Passage shown -
This is not to say it can’t also be effective at driving performance at the same time, but the abruptness at which it was introduced and the limitation in visibility and optimisation options that it launched with makes us suspect that the primary reason was revenue-driving.

Nevertheless, there are a couple of other reasons that were likely a factor:

  • Make it easier for small advertisers to run their own campaigns, by limiting it to one campaign type to rule them all.

  • Drive more data into their machine learning algorithm, i.e. have more conversion data in fewer campaigns.

Does it take performance to the MAX?

In short, not really.
In long, that really depends on your industry and what you need out of your advertising, so we’ll split the answer into a table with two parts; the good and the bad of each feature of Performance Max. This should hopefully answer the question for you based on the things you value from your advertising.

What are the best use cases for it?

  1. eCommerce - With the migration of all smart shopping campaigns to Performance Max, that is the prime use case for this campaign at the moment.
    If you already ran smart shopping campaigns successfully before Performance Max, we recommend you continue doing so with Performance Max.
    If you haven’t, we recommend you test Performance Max vs. Standard Shopping and see which campaign type works better for your account. Important to note that you don’t want to trial them at the same time, as Performance Max will cannibalise standard shopping activity.
  2. Testing - as with anything in advertising, you won’t know for sure until you test it. If you’re already maximising your budget across your best-performing campaigns, Performance Max can be a testing opportunity with your remaining budget, challenging your existing benchmarks vs. its performance.
  3. Low time on the tools - if you are very limited with the time you can spend optimising your campaigns, Performance Max will be a better option than stand-alone search campaigns, as it will have a lot more data to work with, and the majority of the work is done at the initial set-up level. But beware, as with any campaign, not monitoring or not testing different options within it will often backfire and hurt performance.

What are the pitfalls to watch out for?

  • Lack of control - with Performance Max campaigns you don’t get a choice of keywords or placements. You provide Google with your goal, a few lines of copy, images, video and an audience signal. From there Google does all the work for you. This can sound great on paper but can be risky for certain advertisers that are very particular about who they want to target, and how and where they want their ads to display.

Work instructions -
According to the passage on Performance Max, why should it not be trialed at the same time as Standard Shopping?

Supplied entries -
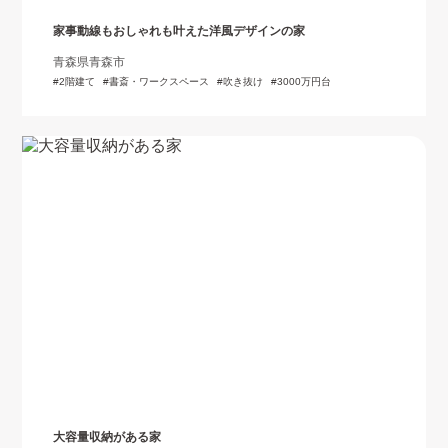
家事動線もおしゃれも叶えた洋風デザインの家
青森県青森市
2階建て
書斎・ワークスペース
吹き抜け
3000万円台
大容量収納がある家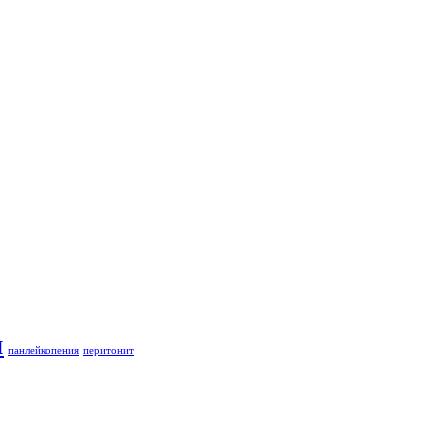
и
панлейкопения
перитонит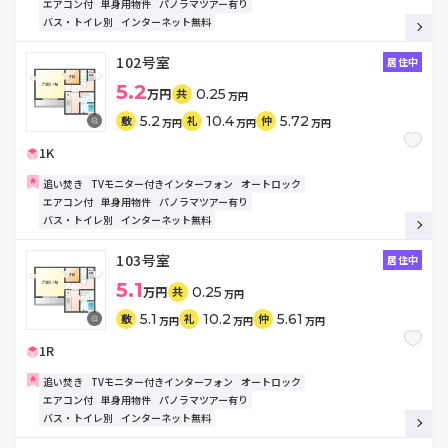
エアコン付
単身用物件
パノラマツアー有り
バス・トイレ別
インターネット無料
102号室
居住中
5.2
万円
0.25
共
万円
5.2
10.4
5.72
敷
礼
仲
万円
万円
万円
1K
追い焚き
TVモニター付きインターフォン
オートロック
エアコン付
単身用物件
パノラマツアー有り
バス・トイレ別
インターネット無料
103号室
居住中
5.1
万円
0.25
共
万円
5.1
10.2
5.61
敷
礼
仲
万円
万円
万円
1R
追い焚き
TVモニター付きインターフォン
オートロック
エアコン付
単身用物件
パノラマツアー有り
バス・トイレ別
インターネット無料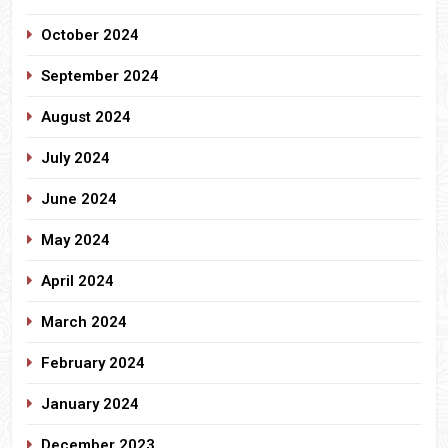
October 2024
September 2024
August 2024
July 2024
June 2024
May 2024
April 2024
March 2024
February 2024
January 2024
December 2023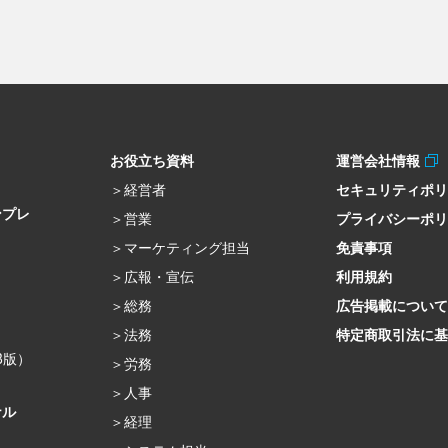
お役立ち資料
運営会社情報
経営者
セキュリティポ
ンプレ
営業
プライバシーポ
マーケティング担当
免責事項
広報・宣伝
利用規約
総務
広告掲載について
法務
特定商取引法に基
β版）
労務
人事
ナル
経理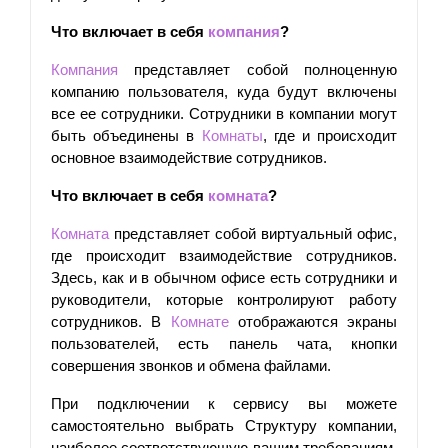
Что включает в себя 
компания
?
Компания
 представляет собой полноценную 
компанию пользователя, куда будут включены 
все ее сотрудники. Сотрудники в компании могут 
быть объединены в 
Комнаты
, где и происходит 
основное взаимодействие сотрудников.
Что включает в себя 
комната
?
Комната
 представляет собой виртуальный офис, 
где происходит взаимодействие сотрудников. 
Здесь, как и в обычном офисе есть сотрудники и 
руководители, которые контролируют работу 
сотрудников. В 
Комнате
 отображаются экраны 
пользователей, есть панель чата, кнопки 
совершения звонков и обмена файлами.
При подключении к сервису вы можете 
самостоятельно выбрать Структуру компании, 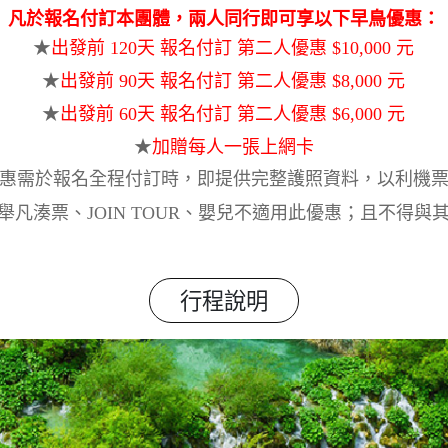
凡於
報
名付訂本團體，
兩人同行
即可享以下早鳥優惠：
★
出發前 120天 報名付訂 第二人優惠 $10,000 元
★
出發前 90天 報名付訂 第二人優惠 $8,000 元
★
出發前 60天 報名付訂 第二人優惠 $6,000 元
★
加贈每人一張上網卡
惠需於報名全程付訂時，即提供完整護照資料，以利機
舉凡湊票、JOIN TOUR、嬰兒不適用此優惠；且不得
行程說明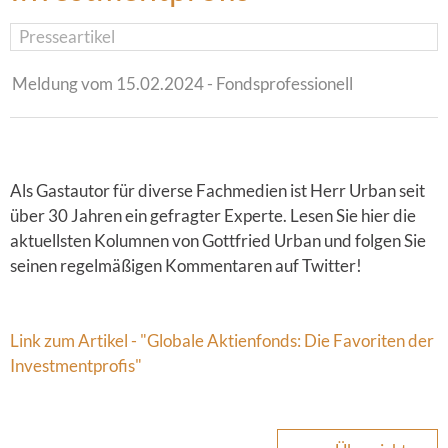
Presseartikel
Meldung vom 15.02.2024 - Fondsprofessionell
Als Gastautor für diverse Fachmedien ist Herr Urban seit
über 30 Jahren ein gefragter Experte. Lesen Sie hier die
aktuellsten Kolumnen von Gottfried Urban und folgen Sie
seinen regelmäßigen Kommentaren auf Twitter!
Link zum Artikel - "Globale Aktienfonds: Die Favoriten der
Investmentprofis"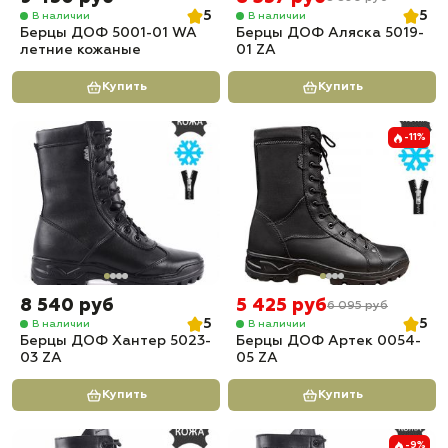
5
5
В наличии
В наличии
Берцы ДОФ 5001-01 WA
Берцы ДОФ Аляска 5019-
летние кожаные
01 ZA
Купить
Купить
-11%
8 540 руб
5 425 руб
6 095 руб
5
5
В наличии
В наличии
Берцы ДОФ Хантер 5023-
Берцы ДОФ Артек 0054-
03 ZA
05 ZA
Купить
Купить
-9%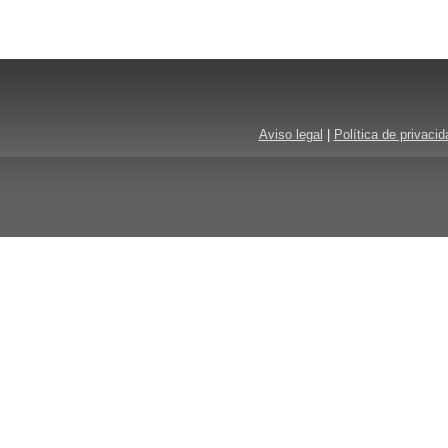
Aviso legal
|
Política de privacid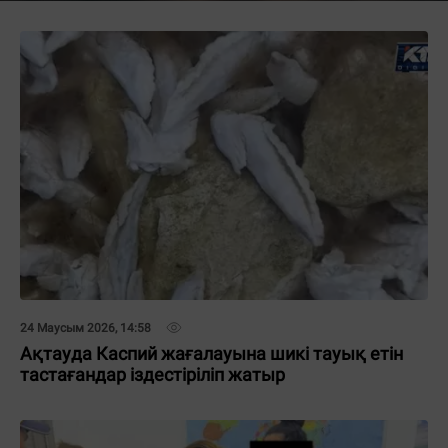
24 Маусым 2026, 14:58
Ақтауда Каспий жағалауына шикі тауық етін
тастағандар іздестіріліп жатыр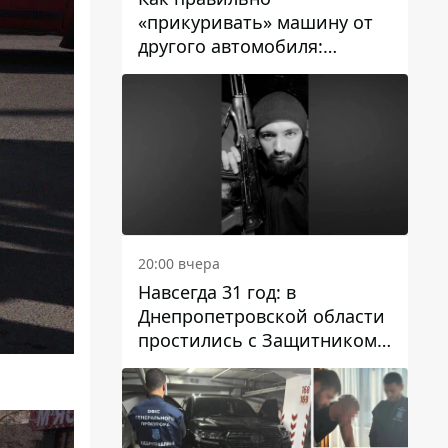
«прикуривать» машину от
другого автомобиля:
инструкция для водителей
20:00 вчера
Навсегда 31 год: в
Днепропетровской области
простились с Защитником
Александром Репиным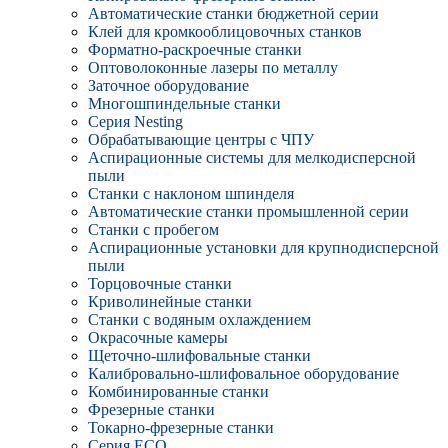
Автоматические станки бюджетной серии
Клей для кромкооблицовочных станков
Форматно-раскроечные станки
Оптоволоконные лазеры по металлу
Заточное оборудование
Многошпиндельные станки
Серия Nesting
Обрабатывающие центры с ЧПУ
Аспирационные системы для мелкодисперсной
пыли
Станки с наклоном шпинделя
Автоматические станки промышленной серии
Станки с пробегом
Аспирационные установки для крупнодисперсной
пыли
Торцовочные станки
Криволинейные станки
Станки с водяным охлаждением
Окрасочные камеры
Щеточно-шлифовальные станки
Калибровально-шлифовальное оборудование
Комбинированные станки
Фрезерные станки
Токарно-фрезерные станки
Серия ECO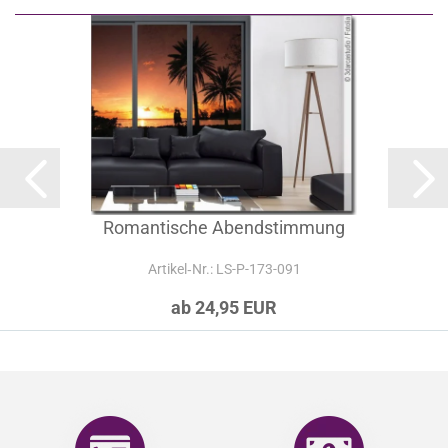
Romantische Abendstimmung
Artikel‑Nr.: LS-P-173-091
ab 24,95 EUR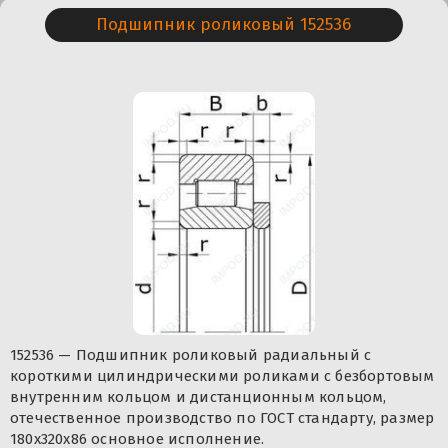
Подшипник роликовый 152536
152536 — Подшипник роликовый радиальный с
короткими цилиндрическими роликами с безбортовым
внутренним кольцом и дистанционным кольцом,
отечественное производство по ГОСТ стандарту, размер
180x320x86 основное исполнение.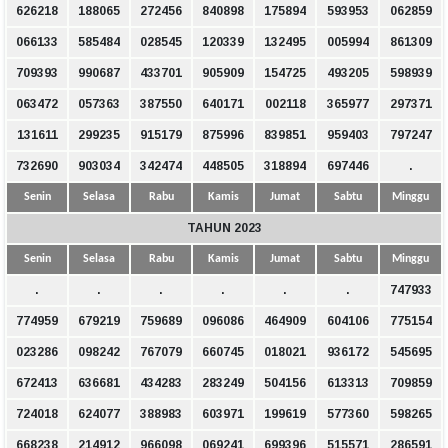
626218
188065
272456
840898
175894
593953
062859
066133
585484
028545
120339
132495
005994
861309
709393
990687
433701
905909
154725
493205
598939
063472
057363
387550
640171
002118
365977
297371
131611
299235
915179
875996
839851
959403
797247
732690
903034
342474
448505
318894
697446
.
Senin
Selasa
Rabu
Kamis
Jumat
Sabtu
Minggu
TAHUN 2023
Senin
Selasa
Rabu
Kamis
Jumat
Sabtu
Minggu
.
.
.
.
.
.
747933
774959
679219
759689
096086
464909
604106
775154
023286
098242
767079
660745
018021
936172
545695
672413
636681
434283
283249
504156
613313
709859
724018
624077
388983
603971
199619
577360
598265
668238
214912
966098
069241
699396
515571
286591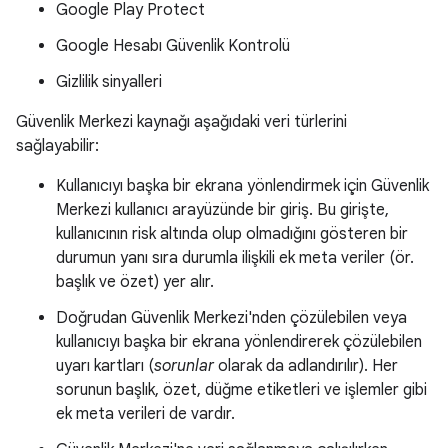
Google Play Protect
Google Hesabı Güvenlik Kontrolü
Gizlilik sinyalleri
Güvenlik Merkezi kaynağı aşağıdaki veri türlerini
sağlayabilir:
Kullanıcıyı başka bir ekrana yönlendirmek için Güvenlik
Merkezi kullanıcı arayüzünde bir giriş. Bu girişte,
kullanıcının risk altında olup olmadığını gösteren bir
durumun yanı sıra durumla ilişkili ek meta veriler (ör.
başlık ve özet) yer alır.
Doğrudan Güvenlik Merkezi'nden çözülebilen veya
kullanıcıyı başka bir ekrana yönlendirerek çözülebilen
uyarı kartları (
sorunlar
olarak da adlandırılır). Her
sorunun başlık, özet, düğme etiketleri ve işlemler gibi
ek meta verileri de vardır.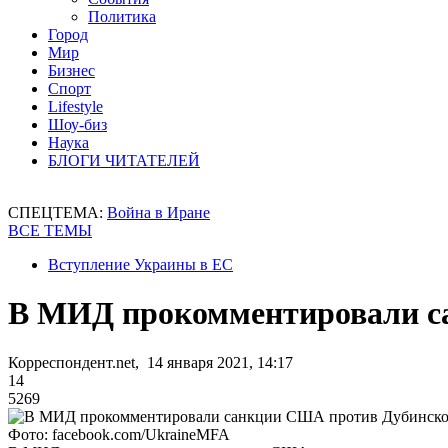
Политика
Город
Мир
Бизнес
Спорт
Lifestyle
Шоу-биз
Наука
БЛОГИ ЧИТАТЕЛЕЙ
СПЕЦТЕМА:
Война в Иране
ВСЕ ТЕМЫ
Вступление Украины в ЕС
В МИД прокомментировали с
Корреспондент.net, 14 января 2021, 14:17
14
5269
Фото: facebook.com/UkraineMFA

Answer below -
Performance Max will cannibalize standard shopping activity.